Generally, state and federal funding for behavioral health services is distributed through behavioral health administrative services organizations (BHASO). A BHASO subcontracts with mental health and substance use disorder treatment providers, including health or social welfare organizations, to provide behavioral health services.

Business and Occupation Tax Deduction for Government-Funded Behavioral Health Care.

Health or social welfare organizations and BHASOs were permitted to deduct certain amounts of government funding spent on behavioral health services. This preference expired January 1, 2020.

Tax Preferences.

A range of tax preferences confer reduced tax liability upon a designated class of taxpayer. Tax preferences include tax exclusions, deductions, exemptions, preferential tax rates, deferrals, and credits. There are over 650 tax preferences, including a variety of sales and use tax exemptions. Legislation that establishes or expands a tax preference must include a Tax Preference Performance Statement that identifies the public policy objective of the preference, as well as specific metrics that the Joint Legislative Audit and Review Committee may use to evaluate the effectiveness of the preference. All new tax preferences automatically expire after 10 years unless an alternative expiration date is provided.

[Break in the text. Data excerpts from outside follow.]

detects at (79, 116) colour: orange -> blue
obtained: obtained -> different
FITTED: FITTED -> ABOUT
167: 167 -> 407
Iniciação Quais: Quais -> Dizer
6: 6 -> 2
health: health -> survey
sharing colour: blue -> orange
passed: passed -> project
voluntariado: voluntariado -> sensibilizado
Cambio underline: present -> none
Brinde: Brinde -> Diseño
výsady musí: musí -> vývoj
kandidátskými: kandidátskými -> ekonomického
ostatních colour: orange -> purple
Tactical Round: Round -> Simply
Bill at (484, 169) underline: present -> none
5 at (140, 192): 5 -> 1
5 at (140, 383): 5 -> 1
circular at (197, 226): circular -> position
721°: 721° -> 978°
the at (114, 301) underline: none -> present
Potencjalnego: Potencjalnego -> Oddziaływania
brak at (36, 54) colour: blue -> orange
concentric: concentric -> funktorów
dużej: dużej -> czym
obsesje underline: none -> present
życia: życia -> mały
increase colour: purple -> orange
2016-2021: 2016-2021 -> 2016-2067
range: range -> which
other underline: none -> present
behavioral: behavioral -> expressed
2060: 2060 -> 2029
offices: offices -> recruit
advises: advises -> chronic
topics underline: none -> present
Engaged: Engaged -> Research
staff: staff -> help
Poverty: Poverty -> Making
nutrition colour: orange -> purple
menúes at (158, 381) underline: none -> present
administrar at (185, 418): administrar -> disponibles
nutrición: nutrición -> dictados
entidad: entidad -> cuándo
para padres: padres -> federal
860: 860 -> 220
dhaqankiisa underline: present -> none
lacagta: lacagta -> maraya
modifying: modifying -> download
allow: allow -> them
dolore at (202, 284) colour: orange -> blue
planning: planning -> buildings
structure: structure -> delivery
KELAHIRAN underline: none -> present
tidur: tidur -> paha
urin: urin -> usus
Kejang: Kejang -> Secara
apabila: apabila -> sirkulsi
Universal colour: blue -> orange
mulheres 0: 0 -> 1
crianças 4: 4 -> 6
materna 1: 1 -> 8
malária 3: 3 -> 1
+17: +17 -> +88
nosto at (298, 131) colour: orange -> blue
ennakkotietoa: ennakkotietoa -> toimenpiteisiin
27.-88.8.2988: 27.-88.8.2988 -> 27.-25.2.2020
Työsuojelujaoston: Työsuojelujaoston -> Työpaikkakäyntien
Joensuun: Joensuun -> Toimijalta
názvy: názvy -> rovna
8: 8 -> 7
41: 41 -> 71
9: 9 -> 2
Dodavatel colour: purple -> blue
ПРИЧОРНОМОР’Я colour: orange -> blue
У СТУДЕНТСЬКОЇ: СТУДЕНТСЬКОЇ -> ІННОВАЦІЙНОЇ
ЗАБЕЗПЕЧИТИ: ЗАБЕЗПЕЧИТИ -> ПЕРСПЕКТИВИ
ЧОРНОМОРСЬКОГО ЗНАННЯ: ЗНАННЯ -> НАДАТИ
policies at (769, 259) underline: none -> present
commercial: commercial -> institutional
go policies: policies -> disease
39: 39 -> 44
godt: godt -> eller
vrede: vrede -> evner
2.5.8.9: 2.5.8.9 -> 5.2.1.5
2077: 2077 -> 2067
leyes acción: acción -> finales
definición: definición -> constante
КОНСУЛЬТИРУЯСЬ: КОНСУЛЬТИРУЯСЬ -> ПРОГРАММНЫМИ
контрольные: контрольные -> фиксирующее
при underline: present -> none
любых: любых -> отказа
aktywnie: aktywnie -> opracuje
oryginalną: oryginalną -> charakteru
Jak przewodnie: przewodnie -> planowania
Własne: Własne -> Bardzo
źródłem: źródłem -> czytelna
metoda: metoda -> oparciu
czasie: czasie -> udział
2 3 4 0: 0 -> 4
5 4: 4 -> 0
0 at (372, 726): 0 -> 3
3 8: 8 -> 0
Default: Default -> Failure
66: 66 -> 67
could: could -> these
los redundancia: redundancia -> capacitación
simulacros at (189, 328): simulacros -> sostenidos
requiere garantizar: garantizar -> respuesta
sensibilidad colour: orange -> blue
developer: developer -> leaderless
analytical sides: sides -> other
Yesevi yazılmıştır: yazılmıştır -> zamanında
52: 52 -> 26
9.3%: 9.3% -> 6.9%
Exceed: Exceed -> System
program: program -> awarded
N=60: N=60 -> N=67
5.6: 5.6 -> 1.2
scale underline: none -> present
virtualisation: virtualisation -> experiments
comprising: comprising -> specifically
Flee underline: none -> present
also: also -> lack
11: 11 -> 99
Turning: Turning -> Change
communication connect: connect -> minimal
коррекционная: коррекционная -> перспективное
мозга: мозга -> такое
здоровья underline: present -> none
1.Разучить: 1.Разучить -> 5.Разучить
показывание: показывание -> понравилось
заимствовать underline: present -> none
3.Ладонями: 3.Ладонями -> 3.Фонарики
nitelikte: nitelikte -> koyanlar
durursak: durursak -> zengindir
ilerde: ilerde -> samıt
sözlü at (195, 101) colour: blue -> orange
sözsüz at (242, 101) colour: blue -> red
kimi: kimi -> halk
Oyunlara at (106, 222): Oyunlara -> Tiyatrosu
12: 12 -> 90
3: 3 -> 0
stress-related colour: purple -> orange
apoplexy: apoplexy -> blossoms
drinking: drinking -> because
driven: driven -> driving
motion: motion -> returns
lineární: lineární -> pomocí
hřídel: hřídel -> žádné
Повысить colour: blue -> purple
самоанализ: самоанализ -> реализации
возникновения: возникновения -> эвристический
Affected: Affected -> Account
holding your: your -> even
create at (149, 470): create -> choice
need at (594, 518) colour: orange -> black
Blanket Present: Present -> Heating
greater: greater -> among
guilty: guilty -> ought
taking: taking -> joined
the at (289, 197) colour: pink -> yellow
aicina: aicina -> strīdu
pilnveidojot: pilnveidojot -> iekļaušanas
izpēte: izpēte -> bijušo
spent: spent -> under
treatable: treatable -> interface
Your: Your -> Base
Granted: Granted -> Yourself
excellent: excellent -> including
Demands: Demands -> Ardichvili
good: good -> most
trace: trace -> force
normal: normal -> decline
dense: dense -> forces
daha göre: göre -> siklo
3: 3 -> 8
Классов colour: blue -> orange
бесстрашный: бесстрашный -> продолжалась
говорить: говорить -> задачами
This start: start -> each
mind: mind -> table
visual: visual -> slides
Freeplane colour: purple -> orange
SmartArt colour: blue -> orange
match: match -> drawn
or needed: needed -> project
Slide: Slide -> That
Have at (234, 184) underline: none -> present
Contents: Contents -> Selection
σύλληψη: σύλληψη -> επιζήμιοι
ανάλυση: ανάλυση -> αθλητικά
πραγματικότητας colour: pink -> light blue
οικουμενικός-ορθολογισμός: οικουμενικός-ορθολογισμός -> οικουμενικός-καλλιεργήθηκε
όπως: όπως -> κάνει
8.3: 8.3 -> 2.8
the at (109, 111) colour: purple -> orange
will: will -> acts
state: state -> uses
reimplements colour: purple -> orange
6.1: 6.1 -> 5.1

Health or social welfare organizations may take a business and occupation (B&O) tax deduction on amounts received as compensation for providing mental health services or substance use disorder treatment services under a government-funded program.

Behavioral health administrative services organizations may take a B&O tax deduction on amounts received from the state for the distribution to a health or social welfare organization that is also eligible for the deduction.

Taxpayers claiming a deduction are required to file an annual tax performance report with the Department of Revenue.

The tax preference expires January 1, 2031.